Because, the client should be aware about the fact that the methods can throw an exception and be able to handle that exception.

This is as per the EJB spec, so no argument here.

In EJB if you throw a runtime exception the transaction will be rolled back, but maybe the business logic requires other handling...
For example:
In a method withdraw(500) if an InsufficientFundsException is thrown, you could withdraw as much as you can and go further. BUT if InsufficientFundsException is unchecked the transaction is already set for rollback....

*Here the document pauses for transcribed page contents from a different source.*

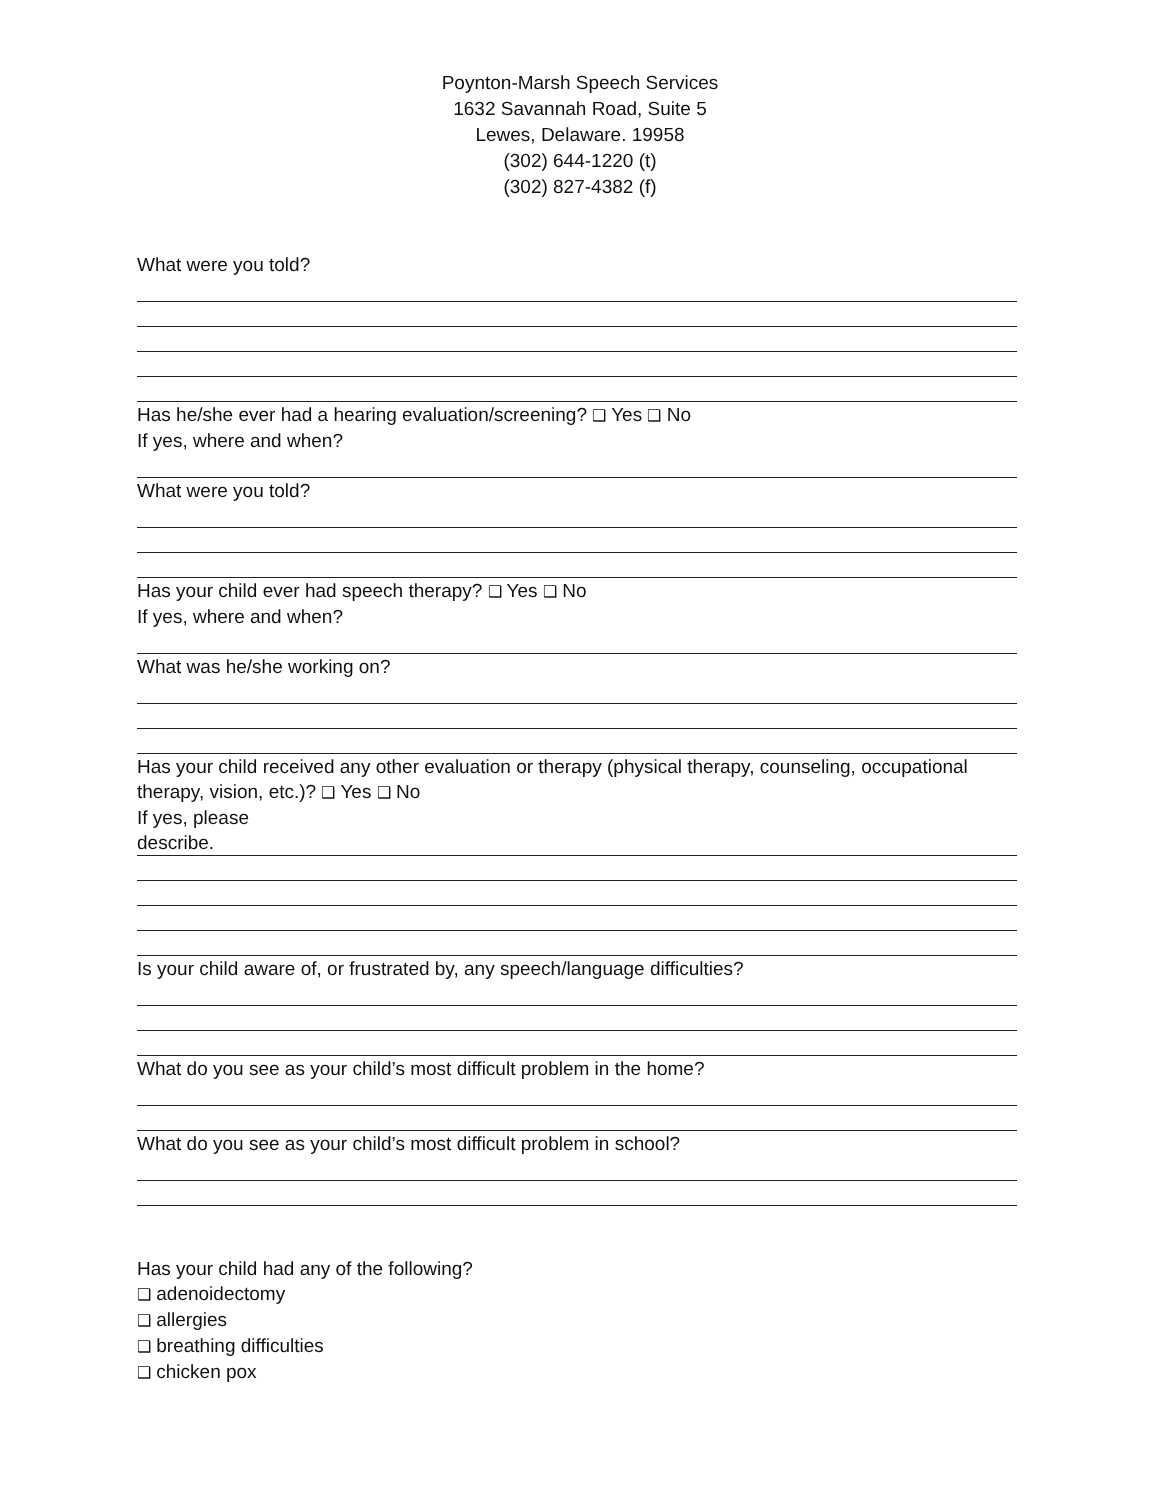Poynton-Marsh Speech Services
1632 Savannah Road, Suite 5
Lewes, Delaware. 19958
(302) 644-1220 (t)
(302) 827-4382 (f)
What were you told?
Has he/she ever had a hearing evaluation/screening? ❑ Yes ❑ No
If yes, where and when?
What were you told?
Has your child ever had speech therapy? ❑ Yes ❑ No
If yes, where and when?
What was he/she working on?
Has your child received any other evaluation or therapy (physical therapy, counseling, occupational therapy, vision, etc.)? ❑ Yes ❑ No
If yes, please
describe.
Is your child aware of, or frustrated by, any speech/language difficulties?
What do you see as your child’s most difficult problem in the home?
What do you see as your child’s most difficult problem in school?
Has your child had any of the following?
❑ adenoidectomy
❑ allergies
❑ breathing difficulties
❑ chicken pox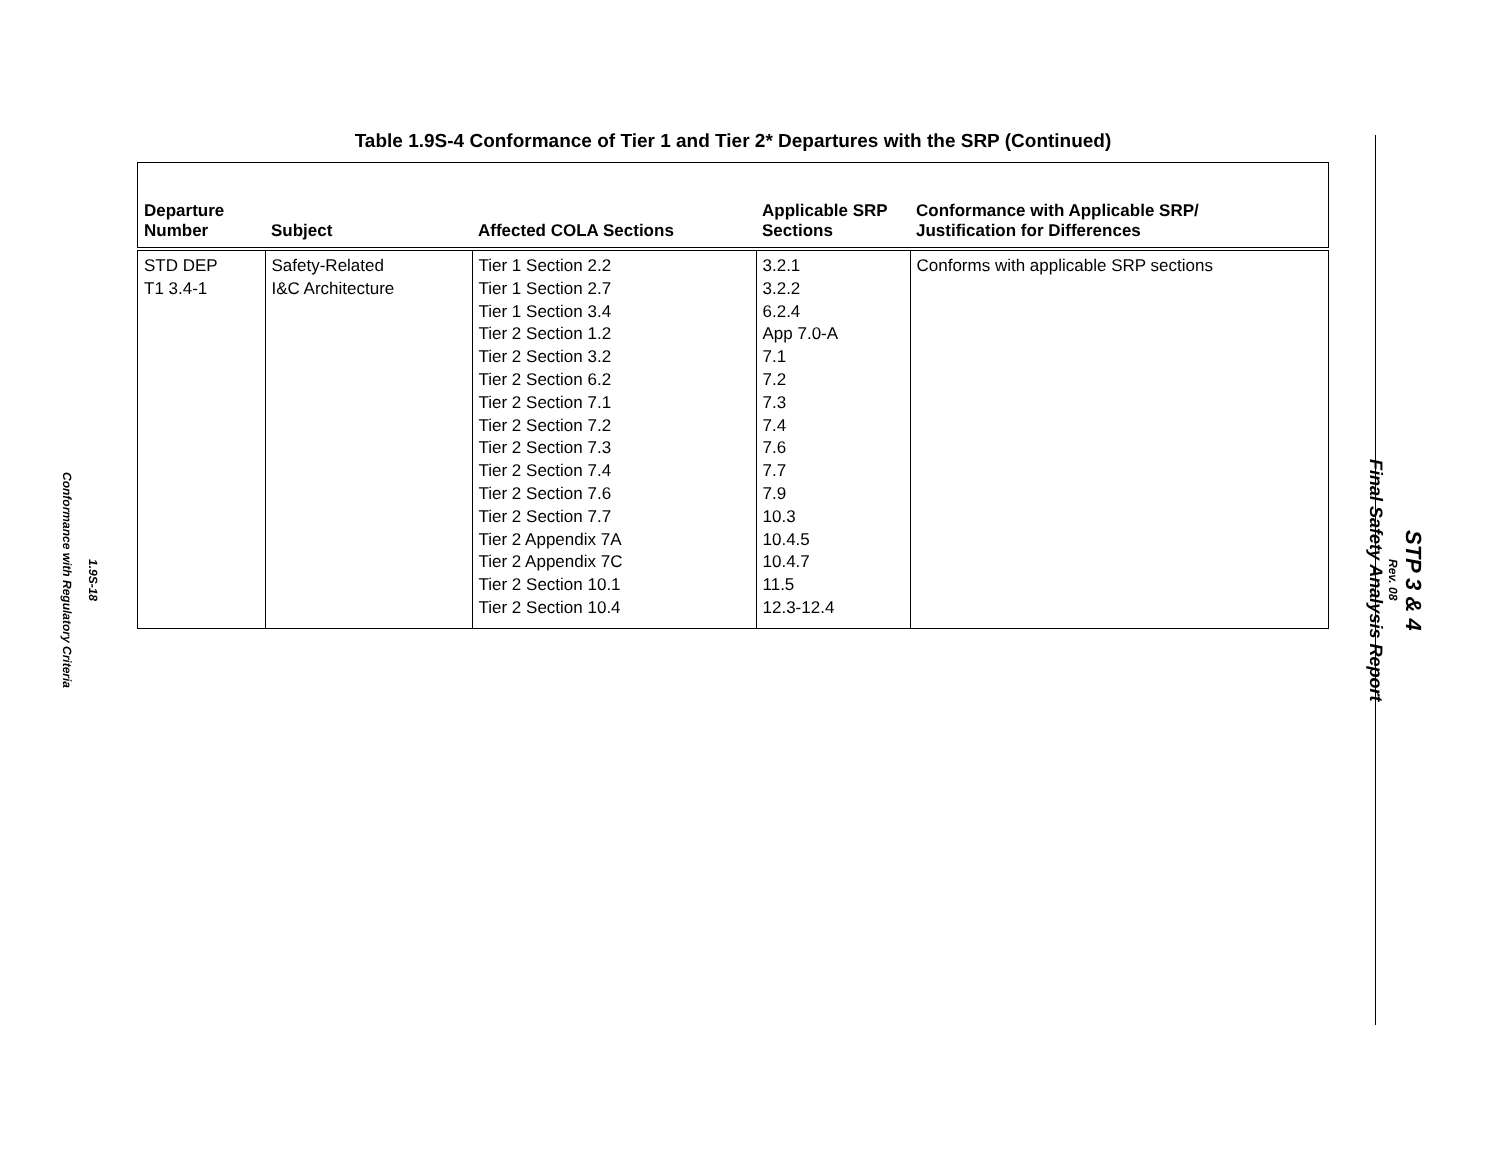1.9S-18
Conformance with Regulatory Criteria
Table 1.9S-4 Conformance of Tier 1 and Tier 2* Departures with the SRP (Continued)
| Departure Number | Subject | Affected COLA Sections | Applicable SRP Sections | Conformance with Applicable SRP/ Justification for Differences |
| --- | --- | --- | --- | --- |
| STD DEP T1 3.4-1 | Safety-Related I&C Architecture | Tier 1 Section 2.2 Tier 1 Section 2.7 Tier 1 Section 3.4 Tier 2 Section 1.2 Tier 2 Section 3.2 Tier 2 Section 6.2 Tier 2 Section 7.1 Tier 2 Section 7.2 Tier 2 Section 7.3 Tier 2 Section 7.4 Tier 2 Section 7.6 Tier 2 Section 7.7 Tier 2 Appendix 7A Tier 2 Appendix 7C Tier 2 Section 10.1 Tier 2 Section 10.4 | 3.2.1 3.2.2 6.2.4 App 7.0-A 7.1 7.2 7.3 7.4 7.6 7.7 7.9 10.3 10.4.5 10.4.7 11.5 12.3-12.4 | Conforms with applicable SRP sections |
STP 3 & 4
Rev. 08
Final Safety Analysis Report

It would be poor design to make InsufficientFundsException a RuntimeException when the client can recover from this.

The most obvious reason to invoke setRollbackOnly() is when you do not wish the transaction to commit when an application exception is thrown. Most likely, it because an update has already been done in the transaction. So, if your code throws application exception DuplicateKeyException and you want to rollback, you handle the exception by invoking setRollbackOnly() and then rethrowing DuplicateKeyException. Your searchLang method is an example.

I would like to clarify this comment of mine.
Check that your code is not throwing a checked exception, eg SQLException. If so, wrap it in EJBException and throw this exception.

This is better rewritten as follows.
Check that your code is not throwing a checked exception which is not an application exception, eg SQLException. If so, wrap it in EJBException and throw this exception.

If you allow SQLException to propagate to the container, it will be thrown to the client - who will not know what to do with it. This is why checked exceptions (SQLException being a common example) which are unexpected should be encapsulated in EJBException and thrown.

Remember, an application exception is always a checked exception but a checked exception is not always an application exception.